(Jeremy C. Fox for Boston.com)
East Boston is one step closer to a new ferry service that will provide direct water connections to Charlestown and South Boston, one of a set of changes Mayor Thomas M. Menino has proposed to revive the neighborhood’s long-dormant waterfront.
Last week, the board of the Boston Redevelopment Authority voted to accept a $1.28 million federal grant intended for the purchase of two ferry boats. The authority also authorized the beginning of a search for a vendor to supply the boats. A spokeswoman for the BRA said Monday that the authority is drafting a request for proposals and seeking assistance from a marine safety and survey consultant.
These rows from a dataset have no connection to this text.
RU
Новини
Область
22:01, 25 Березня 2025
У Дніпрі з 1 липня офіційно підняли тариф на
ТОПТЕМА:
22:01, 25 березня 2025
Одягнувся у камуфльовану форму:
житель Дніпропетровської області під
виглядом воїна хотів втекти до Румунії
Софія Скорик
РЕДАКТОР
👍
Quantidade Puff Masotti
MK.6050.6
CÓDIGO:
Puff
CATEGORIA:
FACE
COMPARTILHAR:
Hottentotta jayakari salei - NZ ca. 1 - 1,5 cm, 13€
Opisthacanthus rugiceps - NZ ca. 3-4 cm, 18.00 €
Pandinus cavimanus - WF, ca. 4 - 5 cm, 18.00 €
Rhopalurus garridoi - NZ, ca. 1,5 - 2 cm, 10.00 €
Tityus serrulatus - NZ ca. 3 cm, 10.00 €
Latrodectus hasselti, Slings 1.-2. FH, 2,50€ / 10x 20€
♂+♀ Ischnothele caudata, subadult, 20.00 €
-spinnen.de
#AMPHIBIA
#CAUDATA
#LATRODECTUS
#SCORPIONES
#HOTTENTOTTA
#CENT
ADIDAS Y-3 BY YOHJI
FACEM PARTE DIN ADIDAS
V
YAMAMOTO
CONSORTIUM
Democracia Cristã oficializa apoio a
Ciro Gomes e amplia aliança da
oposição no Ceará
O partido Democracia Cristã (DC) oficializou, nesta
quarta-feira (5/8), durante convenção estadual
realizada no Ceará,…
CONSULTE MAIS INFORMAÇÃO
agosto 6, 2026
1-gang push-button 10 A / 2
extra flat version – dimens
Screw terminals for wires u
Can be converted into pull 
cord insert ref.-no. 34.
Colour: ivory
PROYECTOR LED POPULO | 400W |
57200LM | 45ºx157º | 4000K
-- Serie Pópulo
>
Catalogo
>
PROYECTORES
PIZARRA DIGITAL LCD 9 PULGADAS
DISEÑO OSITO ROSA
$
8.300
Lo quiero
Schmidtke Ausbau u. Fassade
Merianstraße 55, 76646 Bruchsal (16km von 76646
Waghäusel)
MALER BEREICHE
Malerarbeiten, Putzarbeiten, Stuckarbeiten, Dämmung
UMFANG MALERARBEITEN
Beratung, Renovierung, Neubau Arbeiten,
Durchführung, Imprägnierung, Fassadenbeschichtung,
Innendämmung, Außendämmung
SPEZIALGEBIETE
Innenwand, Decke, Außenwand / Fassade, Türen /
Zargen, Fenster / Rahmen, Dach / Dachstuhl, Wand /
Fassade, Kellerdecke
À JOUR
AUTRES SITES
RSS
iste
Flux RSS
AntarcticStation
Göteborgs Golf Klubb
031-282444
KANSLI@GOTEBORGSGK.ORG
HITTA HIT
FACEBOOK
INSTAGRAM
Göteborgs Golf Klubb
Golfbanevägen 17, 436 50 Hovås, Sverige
The BRA expects to open the bidding process in the coming weeks and has begun outreach to ferry manufacturers and suppliers, said Aubre Carreon Aguilar, the spokeswoman, in an email. Aguilar said a second request for potential ferry operators would be released after the BRA buys the boats.
The BRA is also working on plans to rehabilitate the East Boston Marine Terminal in Maverick Square, Aguilar said, and has partnered with the Massachusetts Port Authority to ensure it is ready in time to launch the new ferry service by spring or summer of 2013.
The grant from the Federal Highway Administration was announced early last month, following Menino’s announcement in late 2011 that revitalizing the East Boston waterfront would be a major policy goal for his administration.
“The inner harbor ferry service will decrease congestion and improve air quality while investing in new affordable transportation infrastructure and adding value to Boston’s waterfront communities,” Menino said in a statement announcing the grant.
Each boat will meet the standards of the federal Americans with Disabilities Act, according to an announcement from the BRA, and will have a capacity of 40 – 100 passengers.
The announcement stated the ferries would meet a growing demand for mass transit in the three waterfront neighborhoods, where half of all trips at peak travel hours are made by car and just over a quarter are currently made using public transit.